Collected data entries:
--- START ---

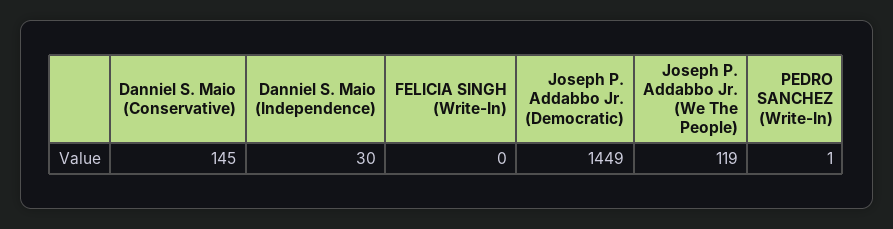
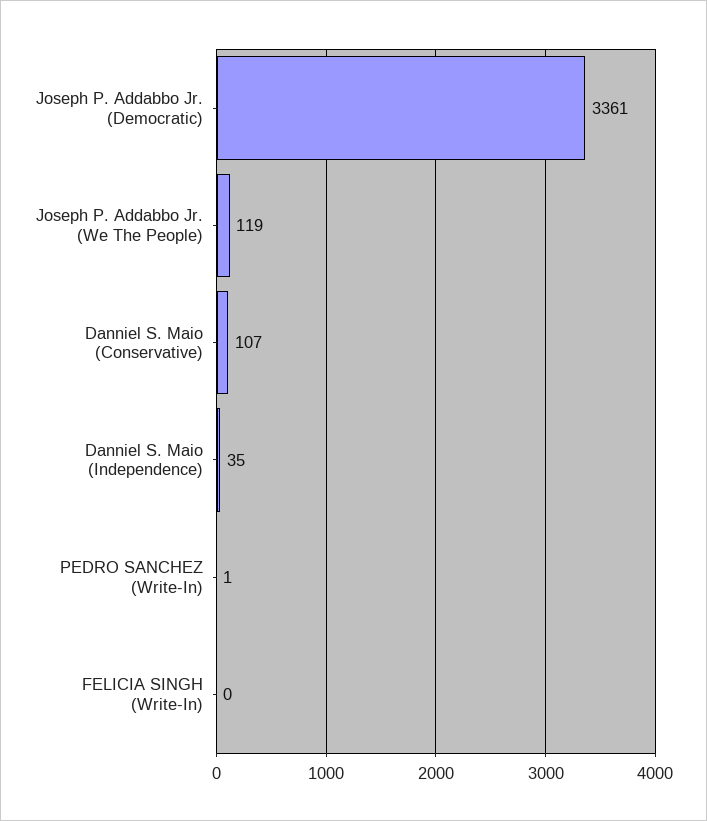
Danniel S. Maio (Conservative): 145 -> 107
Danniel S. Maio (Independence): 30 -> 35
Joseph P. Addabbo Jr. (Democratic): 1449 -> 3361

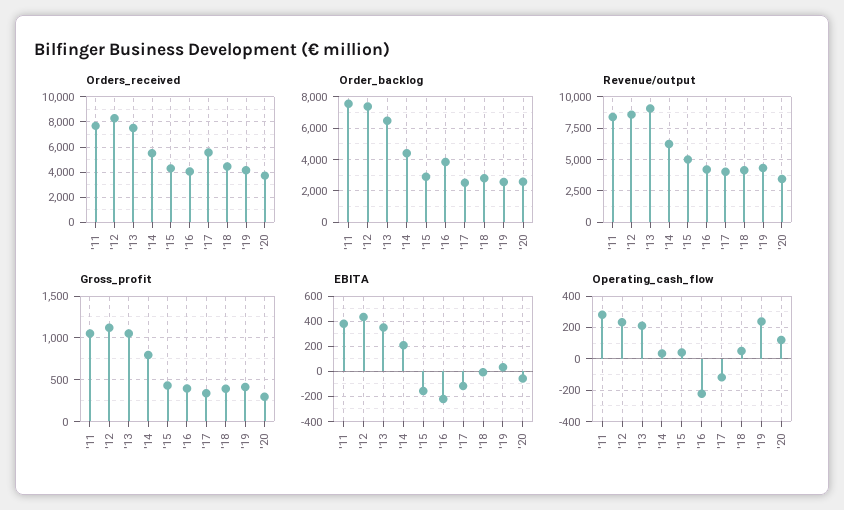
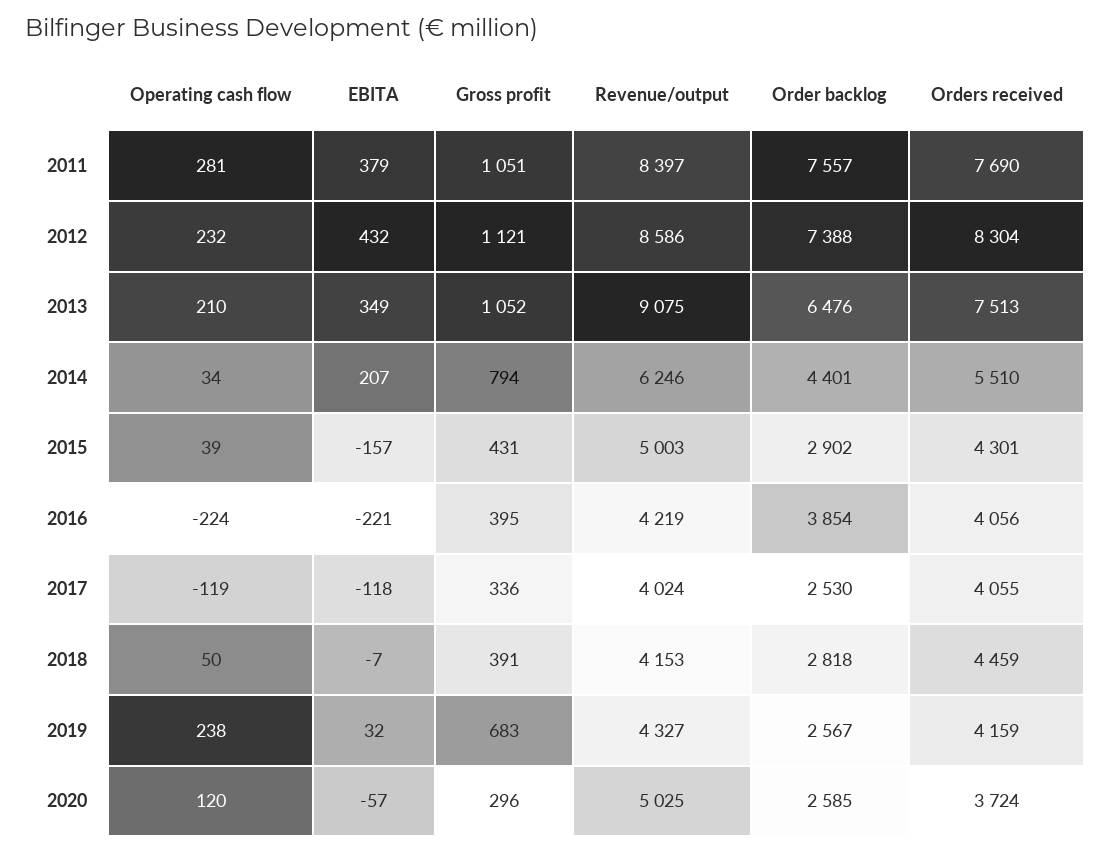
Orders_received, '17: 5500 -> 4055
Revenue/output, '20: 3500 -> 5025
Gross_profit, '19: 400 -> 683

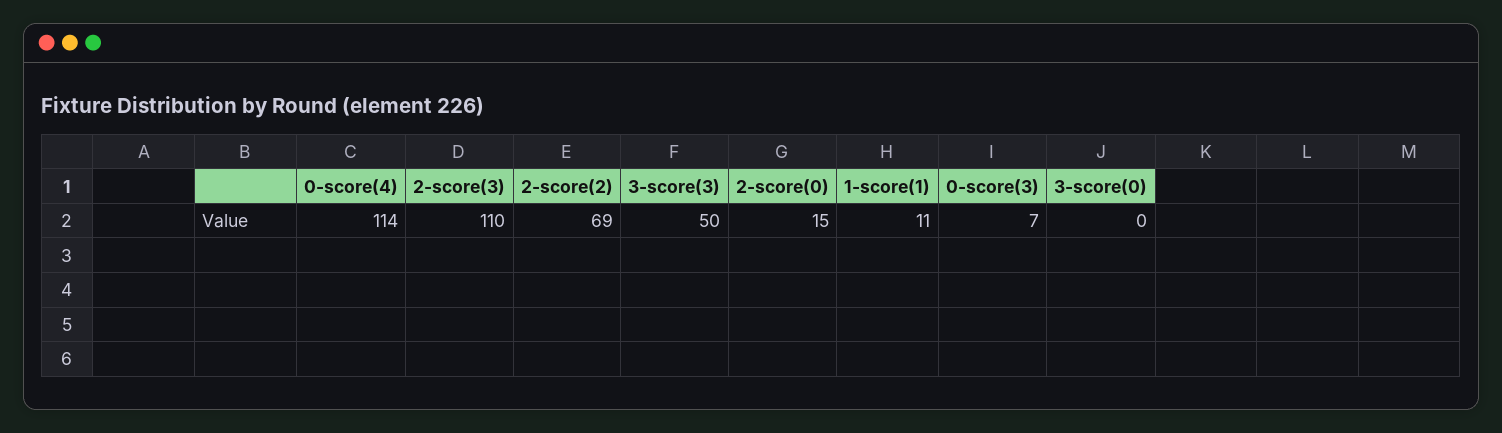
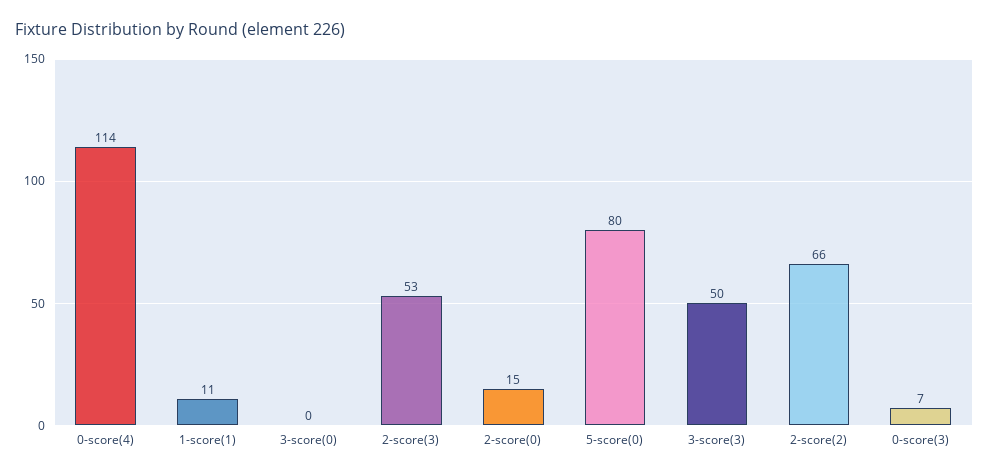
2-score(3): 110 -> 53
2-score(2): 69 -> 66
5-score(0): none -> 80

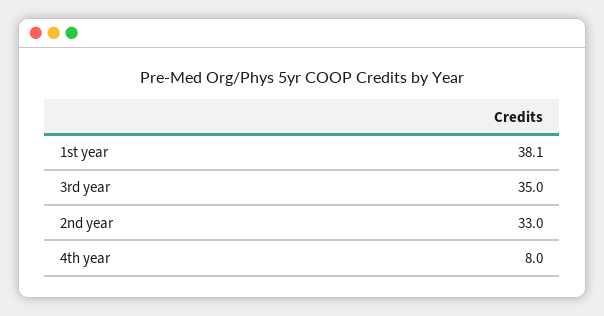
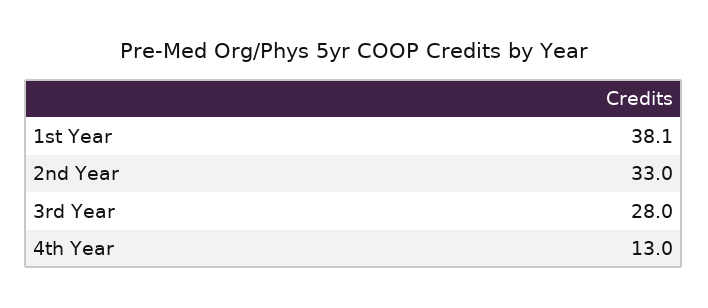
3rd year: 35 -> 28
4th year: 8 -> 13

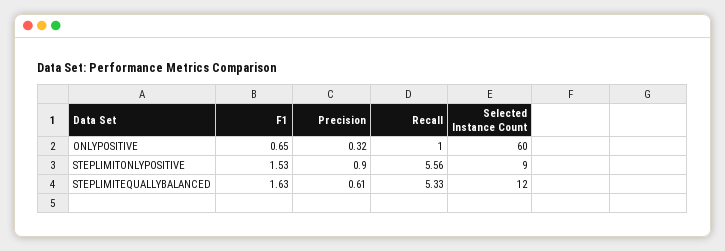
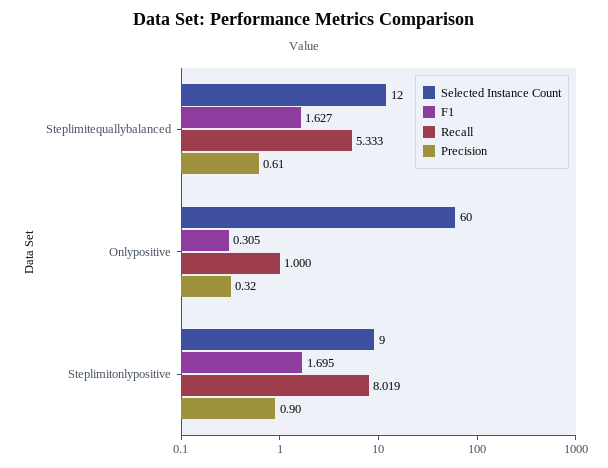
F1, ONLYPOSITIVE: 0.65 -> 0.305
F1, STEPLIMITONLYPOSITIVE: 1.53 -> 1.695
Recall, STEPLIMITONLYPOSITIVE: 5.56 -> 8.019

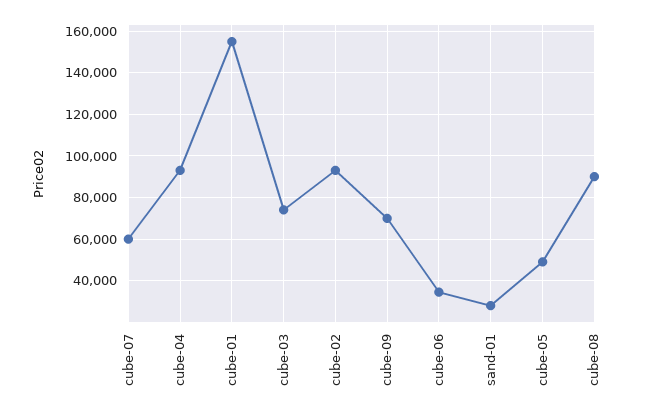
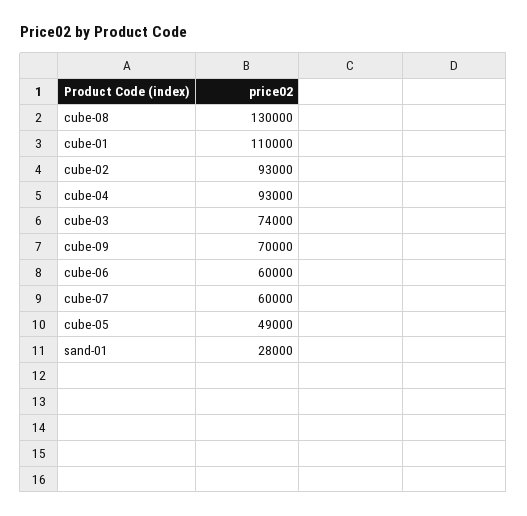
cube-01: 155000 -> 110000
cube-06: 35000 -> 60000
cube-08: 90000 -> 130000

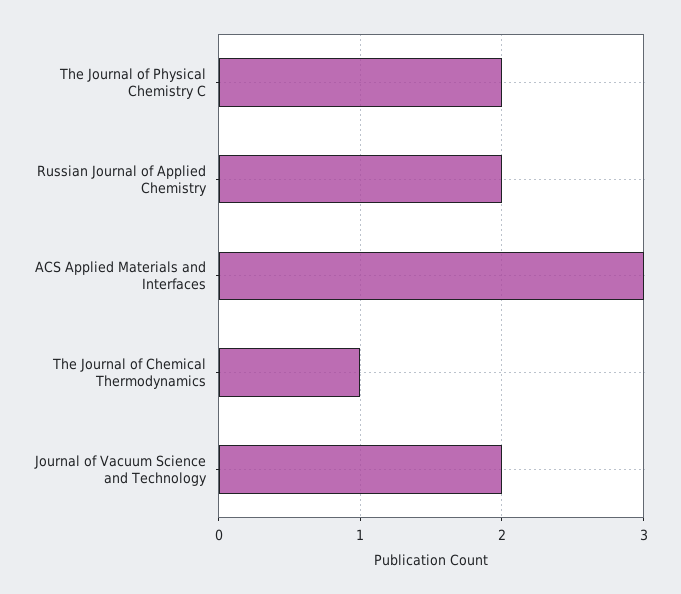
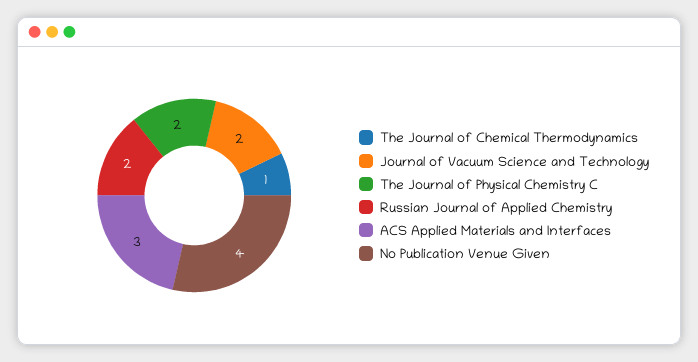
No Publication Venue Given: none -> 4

--- END ---

This task asks for the data above repeated exactly, without a single picture.

Danniel S. Maio (Conservative): 145 -> 107
Danniel S. Maio (Independence): 30 -> 35
Joseph P. Addabbo Jr. (Democratic): 1449 -> 3361

Orders_received, '17: 5500 -> 4055
Revenue/output, '20: 3500 -> 5025
Gross_profit, '19: 400 -> 683

2-score(3): 110 -> 53
2-score(2): 69 -> 66
5-score(0): none -> 80

3rd year: 35 -> 28
4th year: 8 -> 13

F1, ONLYPOSITIVE: 0.65 -> 0.305
F1, STEPLIMITONLYPOSITIVE: 1.53 -> 1.695
Recall, STEPLIMITONLYPOSITIVE: 5.56 -> 8.019

cube-01: 155000 -> 110000
cube-06: 35000 -> 60000
cube-08: 90000 -> 130000

No Publication Venue Given: none -> 4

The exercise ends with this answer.